Barcode: 5060181660801

Format: CD

Number of Discs: 1

Genre: Vocal/Choral

Release Date: 22nd September 2014

Contents

About

This CD presents musicians and music-lovers with a profound conundrum, made more inexplicable by the vivid reminder it brings of the loss to the world of the artistic qualities of Kathleen Ferrier. For it is her artistry that must surely strike us forcibly on being given the opportunity of coming into contact with these live performances from the late 1940s and early 1950s, thankfully preserved from BBC broadcasts. It is that reminder of what the world of music lost when Ferrier died, a victim of the scourge of cancer, in October 1953 at the age of 41, bringing to a tragic end a career that barely traversed nine years.

She recorded Kindertotenlieder in London in October 1949, almost a year to the day after the performance on this CD took place on 13 October 1948 – a broadcast ‘live’ from Manchester’s Albert Hall. For those who know this work intimately, succeeding generations should be grateful that Ferrier’s account with John Barbirolli has been preserved - it is a performance of great penetration and depth, such as to reveal exactly why Bruno Walter, on hearing Ferrier sing for the first time ‘...recognised with delight here was potentially one of the greatest singers of our time.’

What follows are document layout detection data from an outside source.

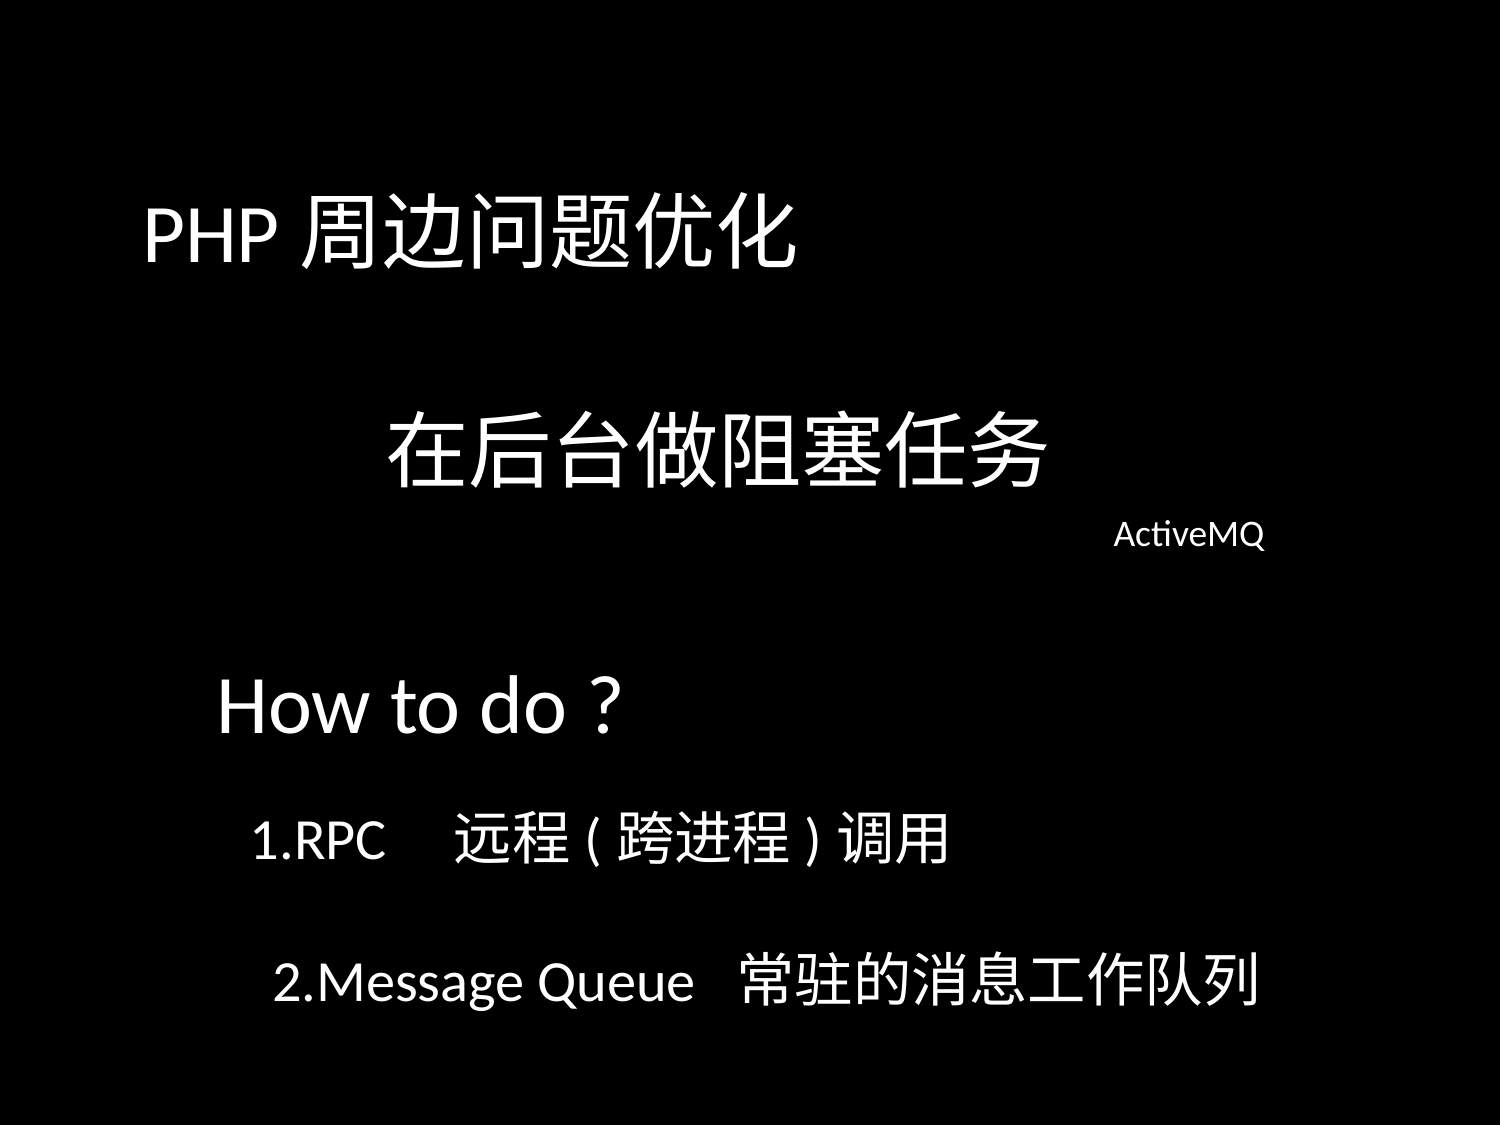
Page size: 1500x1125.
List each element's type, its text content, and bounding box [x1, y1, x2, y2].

text_box 2.Message Queue 常驻的消息工作队列 [257, 935, 1276, 1021]
text_box PHP周边问题优化 [127, 171, 815, 287]
text_box 1.RPC 远程(跨进程)调用 [235, 793, 968, 879]
text_box ActiveMQ [1098, 501, 1280, 562]
text_box How to do ? [201, 642, 678, 758]
text_box 在后台做阻塞任务 [370, 390, 1067, 505]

Lennox Berkeley had written Four Poems of St Teresa of Avila in 1947 for contralto and string orchestra, expressly for Ferrier. As it was his first solo vocal work, Berkeley consulted with Ferrier during its composition, recalling that ‘she put herself at the service of the music’. She gave the first broadcast performance at the end of April 1948 with the Arnold Goldsbrough Orchestra, and this subsequent performance from November 1949 under Barbirolli reveals the insight of both artists with music of their British contemporaries, more so perhaps as Ferrier never recorded the work commercially.

It seems that Sir John Barbirolli was responsible for introducing Ferrier to the Poeme de l’amour et de la mer by Ernest Chausson, setting a poem by Maurice Bouchor and composed between 1882 and 1890. Barbirolli played in the cello section of the orchestra at the work’s London premiere, on 29 May 1919 at Queen’s Hall, conducted by Geoffrey Toye.

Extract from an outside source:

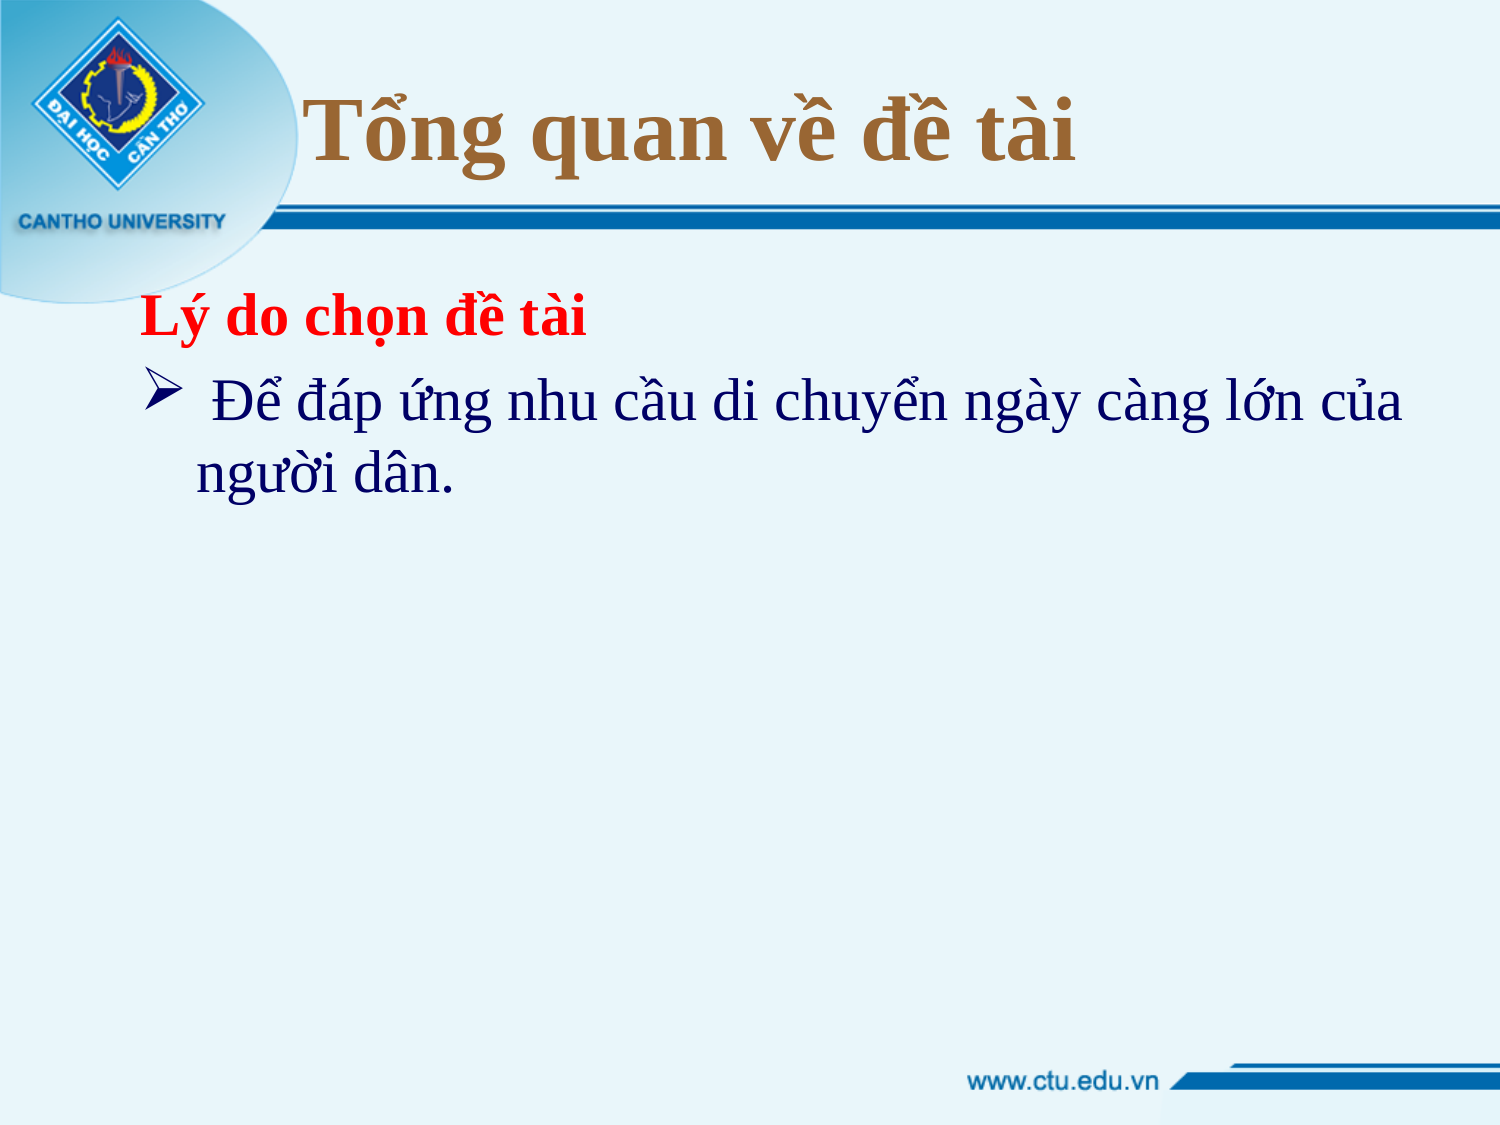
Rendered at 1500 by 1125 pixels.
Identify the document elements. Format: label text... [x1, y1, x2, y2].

title Tổng quan về đề tài [287, 46, 1450, 202]
list Lý do chọn đề tài Để đáp ứng nhu cầu di chuyển ngày càng lớn của người dân. [125, 267, 1450, 1050]
picture [0, 0, 1500, 1125]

The recording on this CD comes from a performance in Manchester’s Deansgate in March 1951, and offers Ferrier’s superb account of this masterly score, a work which had obviously come to mean something very personal to her and to Barbirolli. A few days before Kathleen Ferrier died, the conductor visited her in hospital. He was clearly deeply moved on that occasion when she sang the opening of the Chausson (as Barbirolli recalled), ‘in a voice with all the bloom and tender ache of spring in it...the glory that was hers remained untouched.’